I think the method adopted by Phaedrus is something that can be well adopted in our lives too in this twenty first century. We must be able to say good bye to the digital devices that are very close to us at least for a few hours every day. And use that time to think or read deeply or to engage in the sort of activities that would help us to know ourselves and others better. I think that only when we are ‘disconnected’, our mind really works. The best of human creativity happens only when we have the time and the mental space to take a new thought and follow it wherever it leads. In ‘Hamlet’s BlackBerry’, the author comes up with a very thoughtful observation; “William James once contrasted “the sustained attention of the genius, sticking to his subject for hours together”, with the “commonplace mind” that flits from place to place. Geniuses are rare, but by using screens as we do now, constantly jumping around, we’re ensuring that all of us have fewer ingenious moments and ….lesser creativity…” If we go on jumping from one digital device to another and give no time for serious thinking and reflection, we will end up in a world where people cease to think originally and critically. That would be a catastrophe for us human beings the ‘thinking animals’.

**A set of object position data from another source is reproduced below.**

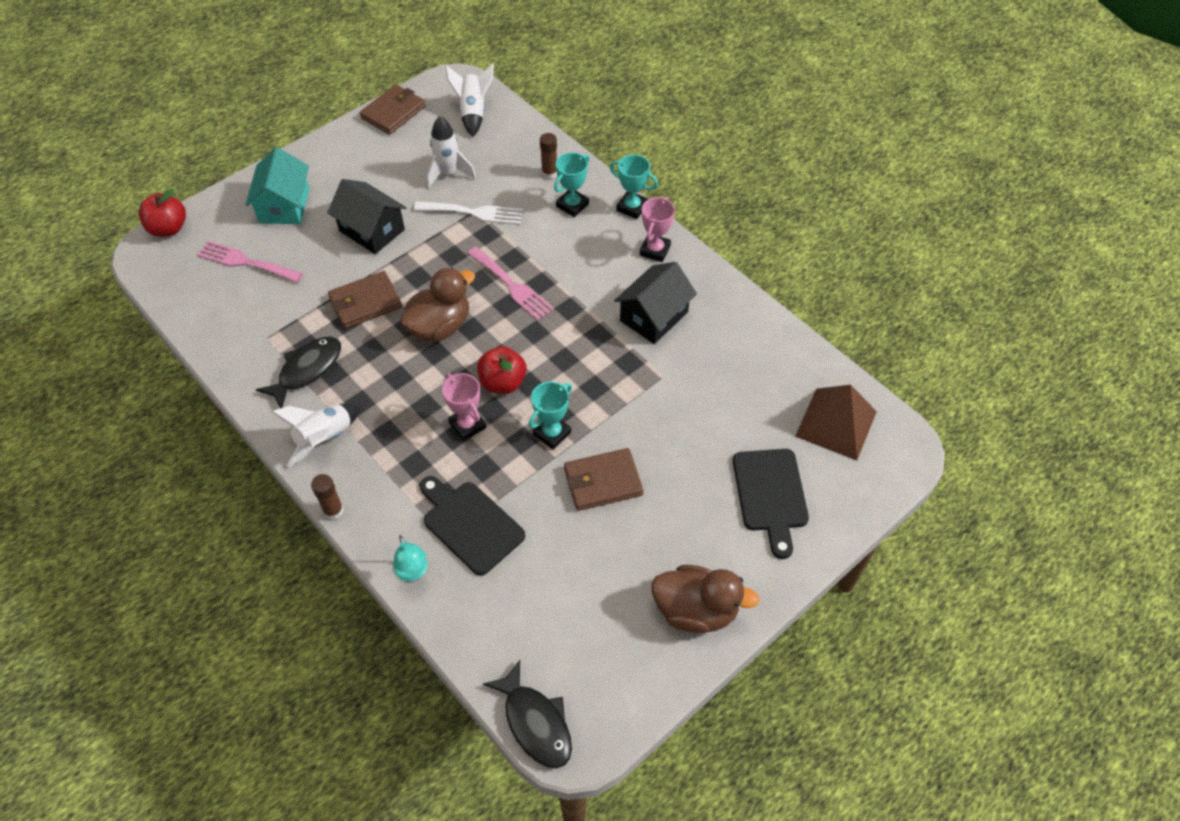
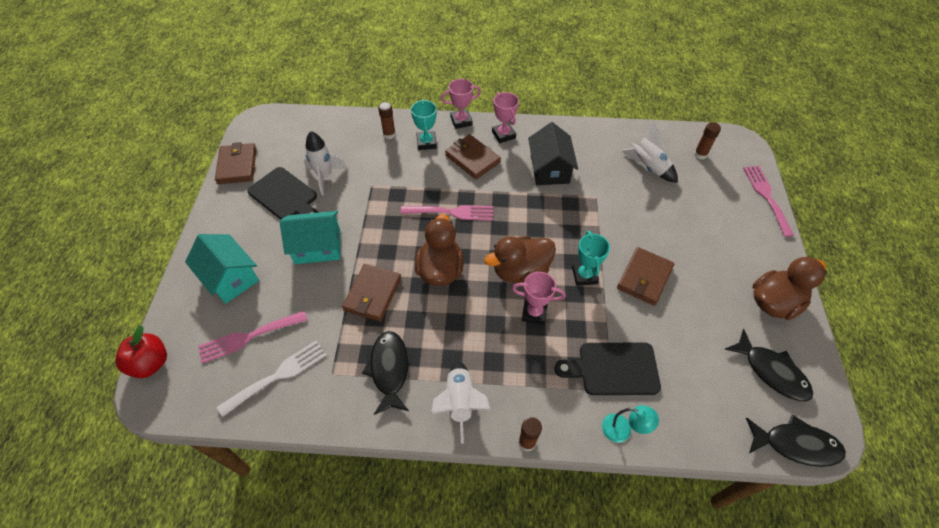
camera: 45 degrees left, 0 degrees up
(372, 230) = (317, 247): black house -> turquoise house
(473, 112) = (294, 131): white rocket -> white rocket (647, 167)
(474, 213) = (372, 188): white fork -> white fork (278, 375)
(503, 382) = (520, 271): red apple -> brown duck
(594, 251) = (472, 159): none -> brown wallet
(602, 655) = (771, 371): none -> black fish
(632, 207) = (461, 121): turquoise trophy -> pink trophy
(770, 495) = (722, 213): black cutting board -> black cutting board (285, 196)
(836, 423) = (700, 154): brown pyramid -> brown glue stick
(846, 520) = (766, 196): none -> pink fork

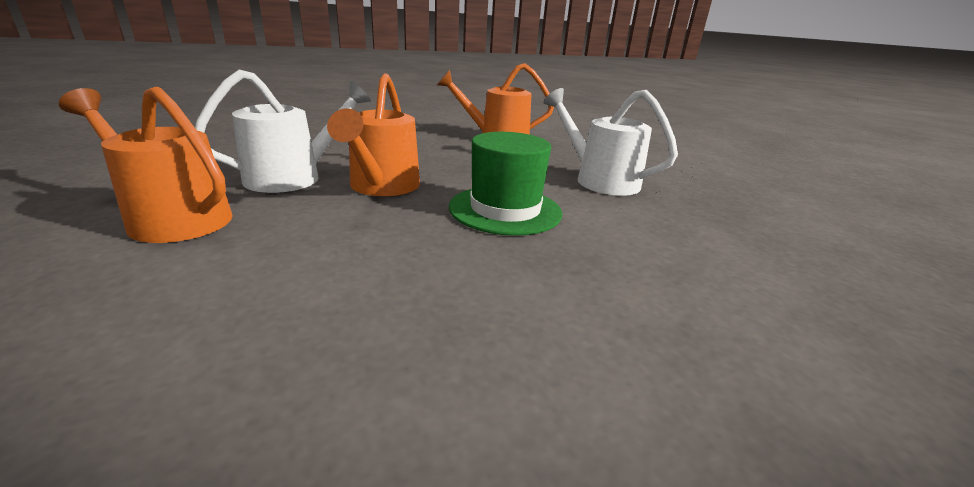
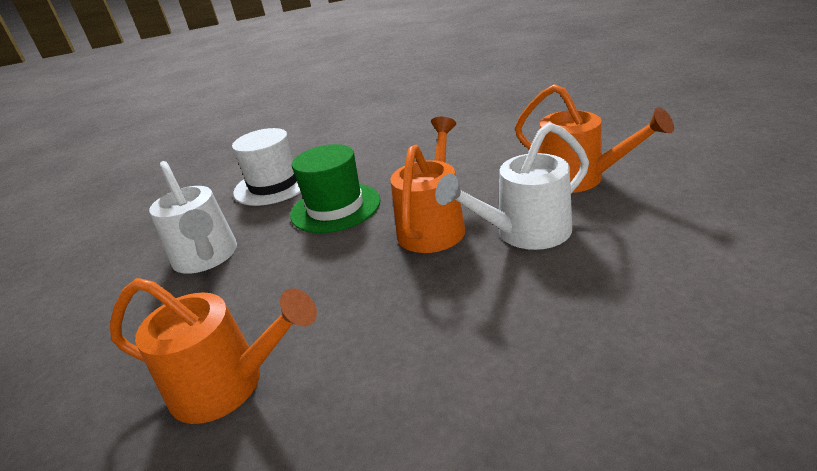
camera: 160 degrees left, 5 degrees up
(637, 246) = (274, 184): none -> white hat

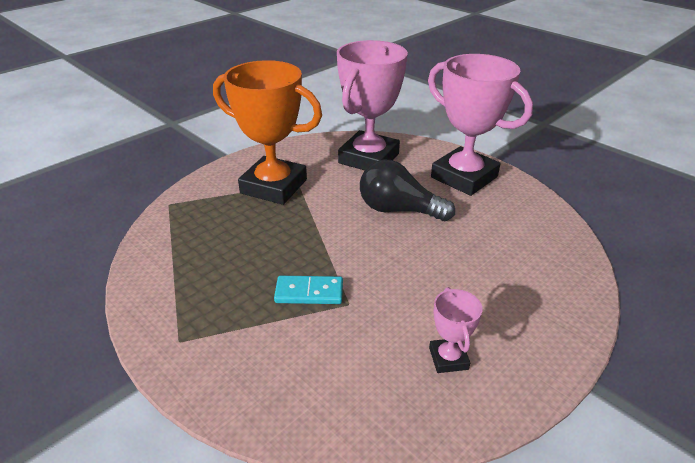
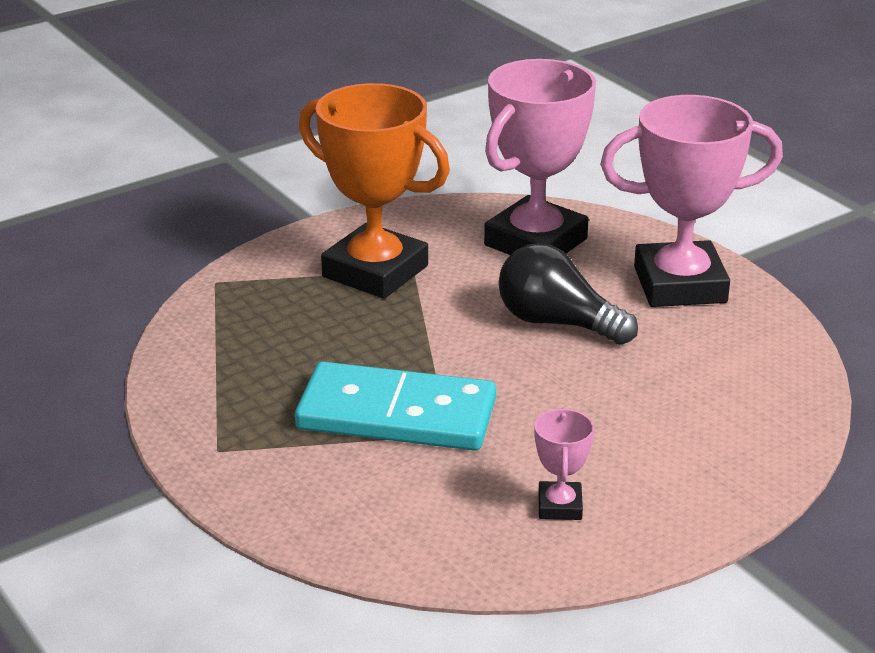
camera: 10 degrees right, 5 degrees down
(309, 292) = (396, 414): turquoise domino -> turquoise domino, size x2.04
(464, 177) = (680, 285): pink trophy -> pink trophy turned 60 degrees counterclockwise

Before concluding let me go back to Henry Thoreau once again. In ‘Walden', he says: “ I went into the woods because I wished to live deliberately, to front only the essential facts of life , and see if I could not learn what it had to teach, and not , when I came to die, discover that I had not lived….I wanted to live deep and suck out the marrow of life”. For him being ‘disconnected’ was not just an exercise to ignite his creativity. He looked at it as something deeper. He saw it as ‘an opportunity' for him to live his life at its fullest. All most all of us who are reading this certainly would not take a step as radical as that of Thoreau and I do not think there is any need either. But would it not have been great if all of us were human beings capable of deep self- reflectivity. Socrates put this idea in the best way possible when he said, “an unreflected life is not worth living”. Let us understand that digital connectedness serves us best when it’s balanced by its opposite, disconnectedness.